### Activity
When a line of the material has the word "parts" in it, copy that line.

### Material supplied

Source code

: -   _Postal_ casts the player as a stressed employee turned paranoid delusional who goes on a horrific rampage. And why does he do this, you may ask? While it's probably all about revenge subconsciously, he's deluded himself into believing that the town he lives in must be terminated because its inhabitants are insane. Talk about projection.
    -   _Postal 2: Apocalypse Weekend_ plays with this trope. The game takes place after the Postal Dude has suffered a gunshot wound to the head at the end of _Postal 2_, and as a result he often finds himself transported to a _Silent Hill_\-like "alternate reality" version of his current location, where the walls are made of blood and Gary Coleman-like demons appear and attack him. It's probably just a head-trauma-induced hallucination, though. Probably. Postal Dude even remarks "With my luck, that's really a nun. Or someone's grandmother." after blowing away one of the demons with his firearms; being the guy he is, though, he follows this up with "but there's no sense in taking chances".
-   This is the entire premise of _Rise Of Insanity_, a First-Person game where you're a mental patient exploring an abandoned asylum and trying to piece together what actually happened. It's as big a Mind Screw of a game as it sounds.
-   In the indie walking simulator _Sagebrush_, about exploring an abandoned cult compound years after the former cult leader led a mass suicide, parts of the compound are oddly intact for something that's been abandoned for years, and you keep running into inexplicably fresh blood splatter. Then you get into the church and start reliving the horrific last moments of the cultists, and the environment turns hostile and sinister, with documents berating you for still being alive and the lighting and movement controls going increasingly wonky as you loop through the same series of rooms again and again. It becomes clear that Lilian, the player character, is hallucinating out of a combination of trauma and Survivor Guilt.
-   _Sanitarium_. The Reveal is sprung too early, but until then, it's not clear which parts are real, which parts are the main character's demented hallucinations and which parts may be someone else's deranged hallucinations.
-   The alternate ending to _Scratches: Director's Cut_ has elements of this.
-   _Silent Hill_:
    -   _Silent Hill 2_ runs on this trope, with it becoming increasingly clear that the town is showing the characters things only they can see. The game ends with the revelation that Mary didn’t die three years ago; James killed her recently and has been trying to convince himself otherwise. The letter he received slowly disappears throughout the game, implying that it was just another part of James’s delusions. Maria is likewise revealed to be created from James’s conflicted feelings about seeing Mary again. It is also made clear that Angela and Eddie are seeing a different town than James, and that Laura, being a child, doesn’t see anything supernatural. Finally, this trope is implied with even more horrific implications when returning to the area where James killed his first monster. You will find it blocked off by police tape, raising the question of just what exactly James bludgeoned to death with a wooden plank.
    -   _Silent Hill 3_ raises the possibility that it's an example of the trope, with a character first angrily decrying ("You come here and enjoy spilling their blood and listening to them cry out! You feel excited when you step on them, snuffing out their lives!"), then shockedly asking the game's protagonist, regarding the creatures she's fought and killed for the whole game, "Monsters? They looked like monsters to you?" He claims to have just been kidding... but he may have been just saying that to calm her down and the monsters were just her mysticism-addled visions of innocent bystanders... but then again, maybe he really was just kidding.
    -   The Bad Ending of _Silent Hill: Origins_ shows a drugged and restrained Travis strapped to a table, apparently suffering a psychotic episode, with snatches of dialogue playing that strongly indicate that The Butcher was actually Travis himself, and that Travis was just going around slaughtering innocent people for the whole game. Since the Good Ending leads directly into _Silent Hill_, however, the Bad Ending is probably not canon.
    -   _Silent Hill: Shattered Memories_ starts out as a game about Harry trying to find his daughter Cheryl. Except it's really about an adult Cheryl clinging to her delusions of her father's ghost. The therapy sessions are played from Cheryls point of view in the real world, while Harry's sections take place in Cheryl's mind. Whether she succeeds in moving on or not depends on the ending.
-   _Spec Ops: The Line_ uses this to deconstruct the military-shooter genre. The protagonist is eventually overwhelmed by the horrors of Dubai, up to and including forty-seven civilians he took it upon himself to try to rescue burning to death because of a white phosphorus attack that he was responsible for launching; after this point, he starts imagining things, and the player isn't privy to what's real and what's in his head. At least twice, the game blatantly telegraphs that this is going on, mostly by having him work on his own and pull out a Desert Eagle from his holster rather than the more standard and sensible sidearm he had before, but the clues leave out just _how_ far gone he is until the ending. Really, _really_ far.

### Result of this task
-   In the indie walking simulator _Sagebrush_, about exploring an abandoned cult compound years after the former cult leader led a mass suicide, parts of the compound are oddly intact for something that's been abandoned for years, and you keep running into inexplicably fresh blood splatter. Then you get into the church and start reliving the horrific last moments of the cultists, and the environment turns hostile and sinister, with documents berating you for still being alive and the lighting and movement controls going increasingly wonky as you loop through the same series of rooms again and again. It becomes clear that Lilian, the player character, is hallucinating out of a combination of trauma and Survivor Guilt.
-   _Sanitarium_. The Reveal is sprung too early, but until then, it's not clear which parts are real, which parts are the main character's demented hallucinations and which parts may be someone else's deranged hallucinations.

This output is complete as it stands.